Envision, Design, Create, Build, Engineer, Develop, Prototype

 Step #3: Envision, Design, Create, Engineer, Develop, Build, Prototype, Test  top

Design must drive the experience-building process if the experience is to be efficiently and effectively delivered across touchpoints and channels (e.g., phone, online, face-to-face, etc.).

With a robust foundation of customer insight and business objectives to work from, we can now begin to prototype and collaborate on how the experience should play.

Customer experience improvement demands diversity – and we know what it’s like to be on the frontline. Our experience is that great customer experiences require a team with a really diverse set of skills that span strategy, research, culture and process – to name but a few.

The capability to successfully integrate design, development and implementation, across multiple teams and business functions, is vital – so we, jointly, strive to build interactions, that support experiences, that achieve business objectives, by maintaining a customer-centric focus. And, with our customer-centred DNA, we’re able to ensure that the complexity doesn’t detract from the effective experience, that we’re all striving to deliver, across any channel.


 Deploy, Implement, Execute

Step #4: Deploy, Implement, Execute  top

The Implementation stage is where we transition from our current-state – and all of the pain/problems that it embodies – to our future-state – where we kick-off the brand-new experience and integrate it into a live, operational environment.

The Implementation stage describes how the solution will be deployed and transitioned into an operational environment. The plan contains an overview of the solution, a brief description of the major tasks involved in the implementation, the overall resources needed to support the implementation effort – such as processes, systems, personnel, facilities, etc. – as well as any location-specific implementation requirements.

The plan is started during the Design stage and is routinely updated during solution-development; the final version is provided in the integration/test phases and is used during the Implementation stage.
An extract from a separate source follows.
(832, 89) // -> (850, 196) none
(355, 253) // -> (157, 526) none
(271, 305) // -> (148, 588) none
The Implementation plan uses classic project management techniques to detail and execute all of the action-steps that are required to transition the experience into the live environment.
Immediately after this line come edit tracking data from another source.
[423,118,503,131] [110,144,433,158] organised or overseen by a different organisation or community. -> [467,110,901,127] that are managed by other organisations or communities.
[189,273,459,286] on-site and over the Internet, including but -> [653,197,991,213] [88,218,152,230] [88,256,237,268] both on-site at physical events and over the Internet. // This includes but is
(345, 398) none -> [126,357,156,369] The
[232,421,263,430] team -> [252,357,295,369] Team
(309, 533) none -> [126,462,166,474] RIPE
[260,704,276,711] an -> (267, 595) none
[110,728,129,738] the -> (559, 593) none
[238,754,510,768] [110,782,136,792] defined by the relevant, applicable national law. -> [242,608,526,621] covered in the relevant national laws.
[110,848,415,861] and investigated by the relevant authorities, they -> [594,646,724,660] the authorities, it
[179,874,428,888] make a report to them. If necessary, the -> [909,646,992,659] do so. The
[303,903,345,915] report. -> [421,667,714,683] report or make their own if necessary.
 Monitor, Measure, Review, Results

Step #5: Monitor, Measure, Review, Results  top

The Measurement stage will constitute a part of your wider Customer Experience Measurement Framework or Scorecard.

The purpose of the Measurement stage is to assess experience-performance against targets and baselines that were created in the Discovery/Diagnosis stages.
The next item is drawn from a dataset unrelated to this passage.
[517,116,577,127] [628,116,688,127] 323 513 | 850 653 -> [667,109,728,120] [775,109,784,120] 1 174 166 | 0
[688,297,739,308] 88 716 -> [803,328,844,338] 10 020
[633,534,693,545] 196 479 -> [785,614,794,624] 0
Whilst the ‘new’ experience may take time to settle down and to produce customer-feedback, this is still a vital activity to perform as it provides justification to the business case.

The measurements that we are concerned with, here, are customer-related and cover their perception of experience-performance, not the organisation’s. It is also critical to capture both qualitative and quantitative measurements here, i.e. the what and the why.

Customer perceptions will be measured as discrete, step-by-step reactions to each stage in the end-to-end journey of the subject-experience – for example, if you were an airline then we would be dealing with all the steps in planning and taking a flight. Alternatively, if you were a retailer, then we might be dealing with all the steps involved in returning and refunding an unwanted purchase.

The measurements should provide clear and relevant details about customers’ specific experiences with individual touchpoints that they encounter along each journey. Regular performance-reporting of this ‘new’ experience should now appear alongside all of the other deployed experiences, in order to provide comprehensive management reporting via the Customer Experience Measurement Framework or Scorecard application. Long-term performance-monitoring, of the experience, is also vital – this enables early detection of any declining trends as customer needs/expectations/perceptions change.